Find Kth Largest Value In BST


Find Kth Largest Value In BST [Medium]

  • Given the root of a binary search tree and an integer k,write a program to return the kth largest value among all the node values in the given BST.
    • If the tree is empty,return null.
    • Assume that all values in the BST nodes are unique.

**Sample Input **

         12
       /     \
      7      17
    /   \   /   \
   3     9 14   
         
         
// If k =2,then 14 is the 2nd largest element.
// If k 4,then 9 is the 4th largest element.
// If k 5,then 7 is the 5th largest element.

Hints

Hint 1
Make sure to consider the fact that the given tree is a Binary Search Tree-not just a regular Binary Tree.How does this fact help you solve the problem in a more optimal time complexity?


Hint 2
The brute-force approach to this problem is to simply perform an in-order traversal of this BST and to store all of its node'values in the order in which they're visited.Since an in-order traversal of a BST visits the nodes in ascending order,the k th value from the end of the traversal order will be the k th largest value.


Hint 3
You can actually solve this problem in 0(h k) time,where h is the height of the tree. Rather than looking at the nodes in ascending order,you should look at them in descending order.


Hint 4
To solve this problem in 0(h k) time as mentioned in Hint #3,you need to perform a reverse in-order traversal.Since you'll be looking at nodes in descending order,you can simply return the k th visited node in the reverse in-order traversal.


Method 1(insert)

【O(n)time∣O(n)space】
package BST;

import NewArray.BstConstruction;
import jdk.nashorn.internal.runtime.regexp.joni.constants.Traverse;

import java.util.Stack;

/**
 * @author zhengstars
 * @date 2023/01/11
 */
public class kthLargestBST {
    static class TreeNode {
        public int value;
        public TreeNode left;
        public TreeNode right;
        TreeNode() {}
        public TreeNode(int value) {
            this.value = value;
        }
    }


    private static int count = 0;
    private static int result = 0;

    public static int kthLargest(TreeNode root, int k) {
        count = k;
        inOrder(root);
        return result;
    }

    private static void inOrder(TreeNode root) {
        if (null == root){
            return;
        }
        inOrder(root.right);
        if(--count == 0){
            result = root.value;
            return;
        }
        inOrder(root.left);
    }

    public static void main(String[] args) {
        TreeNode tree = new TreeNode(12);

        TreeNode tree2 = new TreeNode(7);
        TreeNode tree3 = new TreeNode(17);

        tree2.left = new TreeNode(3);
        tree2.right = new TreeNode(9);

        tree3.left = new TreeNode(14);

        tree.left = tree2;
        tree.right = tree3;

        System.out.println(kthLargest(tree,2));
    }

}

Method 2

【O(n)time∣O(n)space】
package BST;

import NewArray.BstConstruction;
import jdk.nashorn.internal.runtime.regexp.joni.constants.Traverse;

import java.util.Stack;

/**
 * @author zhengstars
 * @date 2023/01/11
 */
public class kthLargestBST {
    static class TreeNode {
        public int value;
        public TreeNode left;
        public TreeNode right;
        TreeNode() {}
        public TreeNode(int value) {
            this.value = value;
        }
    }

    public static int kthLargest(TreeNode root, int k) {
        Stack<TreeNode> stack = new Stack<>();
        while(true){
            while (null != root){
                stack.push(root);
                root = root.right;
            }
            root = stack.pop();
            if(--k == 0){
                return root.value;
            }
            root = root.left;
        }

    }

    public static void main(String[] args) {
        TreeNode tree = new TreeNode(12);

        TreeNode tree2 = new TreeNode(7);
        TreeNode tree3 = new TreeNode(17);

        tree2.left = new TreeNode(3);
        tree2.right = new TreeNode(9);

        tree3.left = new TreeNode(14);

        tree.left = tree2;
        tree.right = tree3;

        System.out.println(kthLargest(tree,2));
    }

}

Method 3(Anti-in-order traversal)

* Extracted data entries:
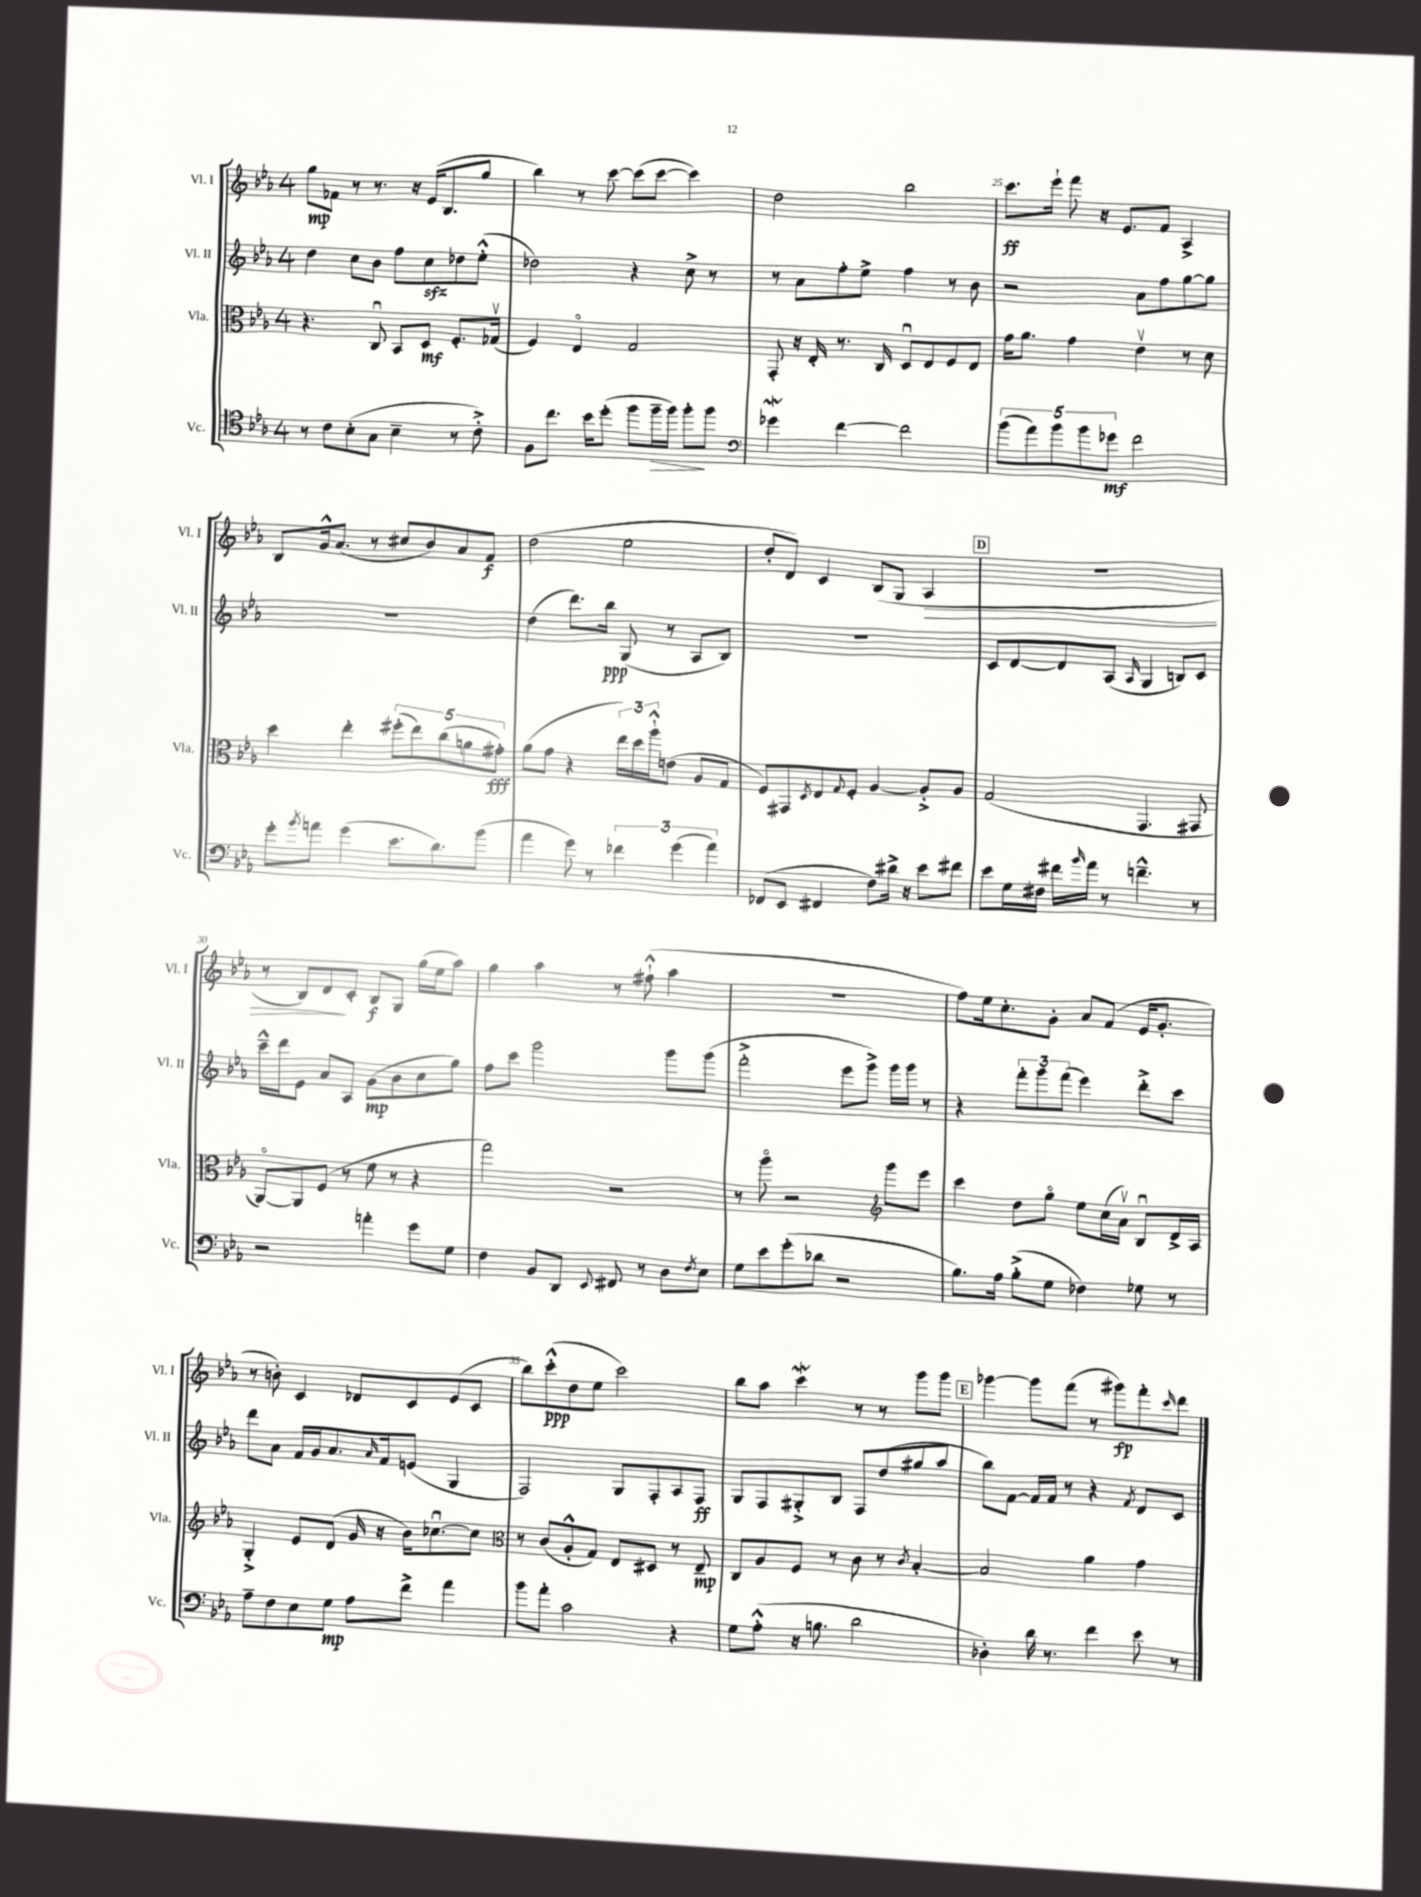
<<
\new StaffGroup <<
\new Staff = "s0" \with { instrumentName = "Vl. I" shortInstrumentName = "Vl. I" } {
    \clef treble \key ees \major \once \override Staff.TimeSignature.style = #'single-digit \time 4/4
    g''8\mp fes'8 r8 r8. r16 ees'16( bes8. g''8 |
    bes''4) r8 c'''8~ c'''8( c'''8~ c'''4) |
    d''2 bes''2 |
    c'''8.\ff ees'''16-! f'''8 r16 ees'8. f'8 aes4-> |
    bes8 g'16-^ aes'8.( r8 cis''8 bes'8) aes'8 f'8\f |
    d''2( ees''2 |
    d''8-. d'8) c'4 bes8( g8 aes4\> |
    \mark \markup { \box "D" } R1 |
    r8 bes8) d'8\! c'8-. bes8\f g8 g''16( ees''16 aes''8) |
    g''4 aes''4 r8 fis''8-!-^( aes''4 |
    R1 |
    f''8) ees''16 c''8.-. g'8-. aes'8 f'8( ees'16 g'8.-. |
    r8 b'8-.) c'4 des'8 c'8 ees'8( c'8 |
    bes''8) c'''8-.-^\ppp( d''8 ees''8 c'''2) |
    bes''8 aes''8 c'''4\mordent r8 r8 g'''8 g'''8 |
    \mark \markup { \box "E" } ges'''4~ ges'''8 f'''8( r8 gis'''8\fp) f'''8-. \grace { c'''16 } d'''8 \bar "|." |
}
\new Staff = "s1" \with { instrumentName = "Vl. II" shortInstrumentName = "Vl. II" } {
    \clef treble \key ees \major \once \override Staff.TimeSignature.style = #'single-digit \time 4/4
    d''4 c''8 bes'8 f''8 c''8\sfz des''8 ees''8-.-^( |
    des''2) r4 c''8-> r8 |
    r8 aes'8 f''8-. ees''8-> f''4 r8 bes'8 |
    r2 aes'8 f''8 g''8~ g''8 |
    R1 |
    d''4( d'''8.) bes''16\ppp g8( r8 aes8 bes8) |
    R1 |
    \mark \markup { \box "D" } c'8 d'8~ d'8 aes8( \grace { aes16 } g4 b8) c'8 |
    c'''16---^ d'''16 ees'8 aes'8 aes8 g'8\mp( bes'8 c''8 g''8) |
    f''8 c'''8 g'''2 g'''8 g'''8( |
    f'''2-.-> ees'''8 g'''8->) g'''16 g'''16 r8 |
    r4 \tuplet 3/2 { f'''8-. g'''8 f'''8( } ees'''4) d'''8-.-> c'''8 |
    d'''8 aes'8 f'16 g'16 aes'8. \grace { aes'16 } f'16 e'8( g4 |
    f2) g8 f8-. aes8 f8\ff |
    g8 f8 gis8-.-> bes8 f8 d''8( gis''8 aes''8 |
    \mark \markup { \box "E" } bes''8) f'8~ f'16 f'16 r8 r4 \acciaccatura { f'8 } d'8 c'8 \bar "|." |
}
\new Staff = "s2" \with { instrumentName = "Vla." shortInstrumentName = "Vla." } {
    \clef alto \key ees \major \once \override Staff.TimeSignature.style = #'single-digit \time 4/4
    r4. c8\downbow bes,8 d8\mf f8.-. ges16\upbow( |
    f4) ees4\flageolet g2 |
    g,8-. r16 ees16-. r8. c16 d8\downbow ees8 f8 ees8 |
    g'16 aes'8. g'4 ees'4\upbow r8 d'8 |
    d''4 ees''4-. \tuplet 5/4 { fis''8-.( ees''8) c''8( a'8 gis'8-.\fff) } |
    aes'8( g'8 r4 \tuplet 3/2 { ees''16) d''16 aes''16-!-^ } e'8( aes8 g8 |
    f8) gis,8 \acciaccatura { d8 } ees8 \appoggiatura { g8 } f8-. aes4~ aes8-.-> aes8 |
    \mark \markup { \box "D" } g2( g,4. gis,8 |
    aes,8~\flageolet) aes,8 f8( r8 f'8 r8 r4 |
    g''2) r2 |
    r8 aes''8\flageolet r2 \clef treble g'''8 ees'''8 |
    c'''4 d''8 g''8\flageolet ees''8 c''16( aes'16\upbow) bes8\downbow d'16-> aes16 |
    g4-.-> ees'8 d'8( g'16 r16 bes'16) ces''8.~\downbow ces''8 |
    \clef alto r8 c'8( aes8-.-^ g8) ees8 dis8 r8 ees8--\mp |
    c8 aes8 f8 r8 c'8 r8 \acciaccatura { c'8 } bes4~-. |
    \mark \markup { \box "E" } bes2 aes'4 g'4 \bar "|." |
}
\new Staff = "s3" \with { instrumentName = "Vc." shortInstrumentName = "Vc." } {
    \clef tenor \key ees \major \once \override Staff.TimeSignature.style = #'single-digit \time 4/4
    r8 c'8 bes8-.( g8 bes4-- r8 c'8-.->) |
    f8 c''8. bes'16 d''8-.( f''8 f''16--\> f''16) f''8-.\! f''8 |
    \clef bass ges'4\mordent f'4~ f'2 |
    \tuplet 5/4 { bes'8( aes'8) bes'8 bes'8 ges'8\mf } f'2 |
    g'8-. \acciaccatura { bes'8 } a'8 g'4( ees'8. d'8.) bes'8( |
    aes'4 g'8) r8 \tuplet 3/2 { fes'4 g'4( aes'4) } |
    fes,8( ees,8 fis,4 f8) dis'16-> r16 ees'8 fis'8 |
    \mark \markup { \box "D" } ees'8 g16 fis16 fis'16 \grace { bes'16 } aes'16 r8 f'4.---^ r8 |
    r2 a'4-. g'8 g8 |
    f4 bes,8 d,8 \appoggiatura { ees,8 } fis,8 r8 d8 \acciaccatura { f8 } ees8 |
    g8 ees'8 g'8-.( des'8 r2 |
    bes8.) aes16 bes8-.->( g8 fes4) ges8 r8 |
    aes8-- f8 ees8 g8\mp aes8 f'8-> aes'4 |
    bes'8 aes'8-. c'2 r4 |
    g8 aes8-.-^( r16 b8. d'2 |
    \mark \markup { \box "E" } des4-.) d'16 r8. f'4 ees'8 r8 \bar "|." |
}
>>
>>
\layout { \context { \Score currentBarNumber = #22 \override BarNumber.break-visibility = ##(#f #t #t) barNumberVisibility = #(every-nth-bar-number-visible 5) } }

* Tasks:
a. According to the BST problem text, what should the program return if the tree is empty?
b. In the records, from their start through the line holding "d''2 bes''2 |", inclusive, substitute "alto" for "treble" and give back those lines with nothing else changed. Leave out the pictures.

* Per-task outputs:
a. It should return null.

b.
<<
\new StaffGroup <<
\new Staff = "s0" \with { instrumentName = "Vl. I" shortInstrumentName = "Vl. I" } {
    \clef alto \key ees \major \once \override Staff.TimeSignature.style = #'single-digit \time 4/4
    g''8\mp fes'8 r8 r8. r16 ees'16( bes8. g''8 |
    bes''4) r8 c'''8~ c'''8( c'''8~ c'''4) |
    d''2 bes''2 |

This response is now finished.